I finally went down to see the show. Really wonderful work, I haven’t been a big fan of her work in the past, but I think it is one of her best pieces and some of the most interesting work I have seen around Seattle in quite some time. I think Jen’s was a brief but thoughtful review.. — And to the Stoeszian fucktards that took some pot shots above, I don’t think YOU get painting. Rather than paying attention to details, and perhaps trying to discover what the artist is trying to convey, you prefer finding superficial qualities that annoy you and then make some smart ass comment. Try exercising critical/imaginative thinking for a change. Looking at art is about paying attention and withholding judgement for a time, essential tools for anything in life really.

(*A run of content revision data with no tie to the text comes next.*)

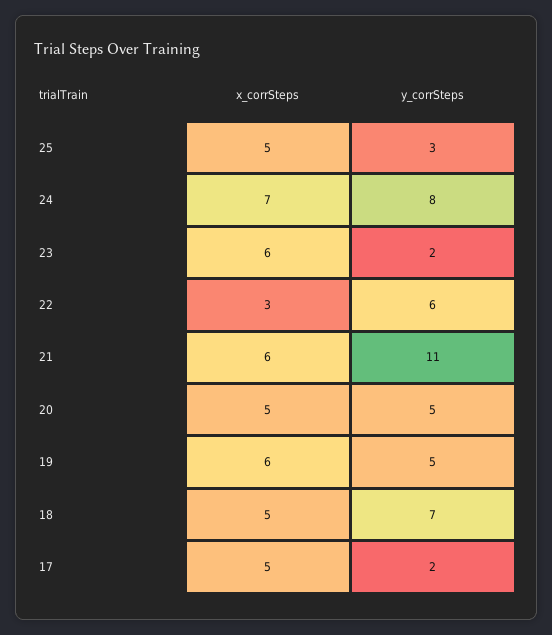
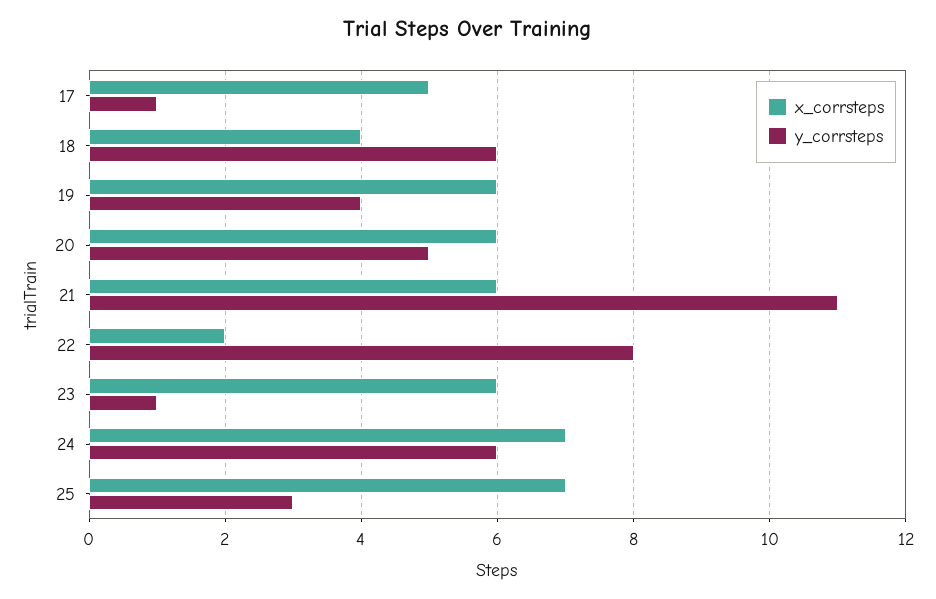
x_corrSteps, 25: 5 -> 7
y_corrSteps, 24: 8 -> 6
y_corrSteps, 23: 2 -> 1
x_corrSteps, 22: 3 -> 2
y_corrSteps, 22: 6 -> 8
x_corrSteps, 20: 5 -> 6
y_corrSteps, 19: 5 -> 4
x_corrSteps, 18: 5 -> 4
y_corrSteps, 18: 7 -> 6
y_corrSteps, 17: 2 -> 1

But I digress. Cowie’s centerpiece work titled “Dead reckoning” creates the effect of looking out of a window pane and joining the onlookers within the piece. The entirety of the landscape fits together in a disjointed way, oscillating between interior and exterior spaces full of people and portraits, myths and animals. Some of the dwellings are collapsing and rotting, others dissolve like a ice cube, others are hidden behind a grate of baroque filigree. It didn’t seem to be about a hundred different ways to deftly handle paint but rather there was a point to the disparate places and textures pulling on one another. To me, the whole thing is about dealing with apathy and a sense of helplessness. One home burns wood while a home on another plane burns down…How do we digest the realities of the world? How do you still find some sense of peace? what do you make for the world to digest?
oh yeah, I forgot to say that you need to read #5 aloud in a foghorn leghorn voice for the proper effect.